Of course I have no idea if classifying spam is intractable or not, but I have to question whether using a neural network reliably can outperform Bayesian (or quasi-Bayesian) filtering. My guess is that since Bayesian filtering can judge email by the occurrence of single tokens ("words"), and not just "chromosome" statistics, and given that this "new" method also uses Bayesian filtering to generate one of those "chromosome" statistics anyway (and for only the most difficult to characterize emails to boot), this method itself probably mostly relies on its Bayesian sub-component.

So I'm a bit at a loss to see why this method is in any way revolutionary or even particularly interesting, or why it was green-lighted for Slashdot. Of course, I only gave the linke

--
Opinions on the Twiddler2 hand-held keyboard?
How is this any different... by Fooby · 2004-07-11 01:46 · Score: 5, Interesting

from SpamAssassin? It takes a bunch of rules, applies them, and uses a neural net to classify the message. Seems to me SpamAssassin does the same thing, only is more mature and extensible and uses a genetic algorithm rather than a back-propagation neural net.
Ham filtering by skinfitz · 2004-07-11 02:18 · Score: 4, Interesting

I've given up on Spam filtering and concentrating my efforts on Ham filtering.

Basically the present thinking is based on attempting to filter spam out - I would argue that given the amount of variables involved, it it a method doomed to failure. Current methods also assume that the incoming mail is mostly valid, and are attempting to remove the undesirable parts - spam.

What I am having success with is turning this on it's head and assuming that the bulk of incoming mail is bad, and filtering in messages that I want.

The way I am doing this is to use my address book as a whitelist - if an incoming message originates from someone in my address book, then it's delivered into the inbox. If not, then they are moved into a "not in address book" sub folder. Anything my ISP spam assassin based filtering marks, is sent into the "Spam" folder. Doing it this way means that I am only notified of incoming mail that is confirmed from someone in my address book. Periodically I check the other folders (obviously).

We have come to the point I think where the number of variables involved makes filtering in a less intensive process than attempting to deal with the myriad of underhanded techniques that spammers use. By limiting the mail I want to people in my address book, I make it so that spammers are the ones having to deal with the variables as they would have to guess addresses in my address book. If lots of people started filtering like this when we would see spammers using known bulk mail addresses (such as the address iTunes receipts are mailed from) however we can simply alter the filter to include the originating IP / mailer and so on.

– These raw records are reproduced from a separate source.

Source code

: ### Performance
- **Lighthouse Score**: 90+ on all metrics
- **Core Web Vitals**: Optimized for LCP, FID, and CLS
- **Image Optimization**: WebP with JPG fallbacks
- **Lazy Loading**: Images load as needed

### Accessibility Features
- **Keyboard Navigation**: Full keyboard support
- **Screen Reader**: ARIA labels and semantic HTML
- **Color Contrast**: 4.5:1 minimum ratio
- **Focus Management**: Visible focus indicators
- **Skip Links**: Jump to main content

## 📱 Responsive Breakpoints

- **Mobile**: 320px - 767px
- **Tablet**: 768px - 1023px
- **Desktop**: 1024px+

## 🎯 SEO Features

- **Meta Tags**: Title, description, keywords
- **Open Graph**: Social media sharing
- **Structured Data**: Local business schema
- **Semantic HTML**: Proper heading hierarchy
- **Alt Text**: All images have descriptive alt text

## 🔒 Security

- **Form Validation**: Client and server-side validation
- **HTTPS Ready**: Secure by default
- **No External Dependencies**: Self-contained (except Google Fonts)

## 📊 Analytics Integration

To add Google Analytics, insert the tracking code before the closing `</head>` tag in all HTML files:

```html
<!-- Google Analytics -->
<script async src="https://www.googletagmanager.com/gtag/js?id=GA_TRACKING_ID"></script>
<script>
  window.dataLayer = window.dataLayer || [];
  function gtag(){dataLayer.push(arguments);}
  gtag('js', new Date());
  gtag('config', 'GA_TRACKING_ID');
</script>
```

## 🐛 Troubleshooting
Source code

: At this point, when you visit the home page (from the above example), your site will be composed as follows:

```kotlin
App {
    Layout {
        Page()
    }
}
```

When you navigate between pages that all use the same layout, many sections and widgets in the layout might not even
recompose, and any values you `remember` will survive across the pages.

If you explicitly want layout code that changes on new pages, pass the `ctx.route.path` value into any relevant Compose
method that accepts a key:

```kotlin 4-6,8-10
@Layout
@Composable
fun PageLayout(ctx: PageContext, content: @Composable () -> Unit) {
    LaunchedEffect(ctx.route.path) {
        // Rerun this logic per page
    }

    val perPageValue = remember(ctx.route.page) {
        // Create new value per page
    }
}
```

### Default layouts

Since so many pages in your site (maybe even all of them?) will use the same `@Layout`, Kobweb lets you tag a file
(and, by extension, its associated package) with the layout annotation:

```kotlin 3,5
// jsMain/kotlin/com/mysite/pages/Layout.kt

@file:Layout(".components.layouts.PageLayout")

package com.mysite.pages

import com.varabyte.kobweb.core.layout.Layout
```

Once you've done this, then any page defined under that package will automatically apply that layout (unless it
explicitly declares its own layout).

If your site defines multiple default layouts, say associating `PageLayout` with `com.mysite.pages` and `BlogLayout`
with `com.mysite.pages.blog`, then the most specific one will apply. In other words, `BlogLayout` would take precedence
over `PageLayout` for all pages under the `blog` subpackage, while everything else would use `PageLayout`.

Think of it like fishing - you wouldn't attempt to control an entire ocean and remove the water to leave the fish - you accept that the water is there and develop techniques to get the fish out.
Re:Spam really needs to be done away with. by slashname3 · 2004-07-11 04:13 · Score: 3, Interesting

I agree. I implemented spamassassin and it has worked wonders. We were seeing anywhere from 3000 to 7000 spam messages a day. Virtual all were tagged as spam by spamassassin.

This past week I implemented another tool called greylisting in the fight against spam.

Over a typical weekend for two days I would see something like 5000 to 8000 spam messages. Since implementing greylisting in the last two days we have seen 7 (yes seven) spam messages that were subsquently tagged as spam by spamassassin.

I never expected it to work that well but it has.

Highly recommended in this fight against spam.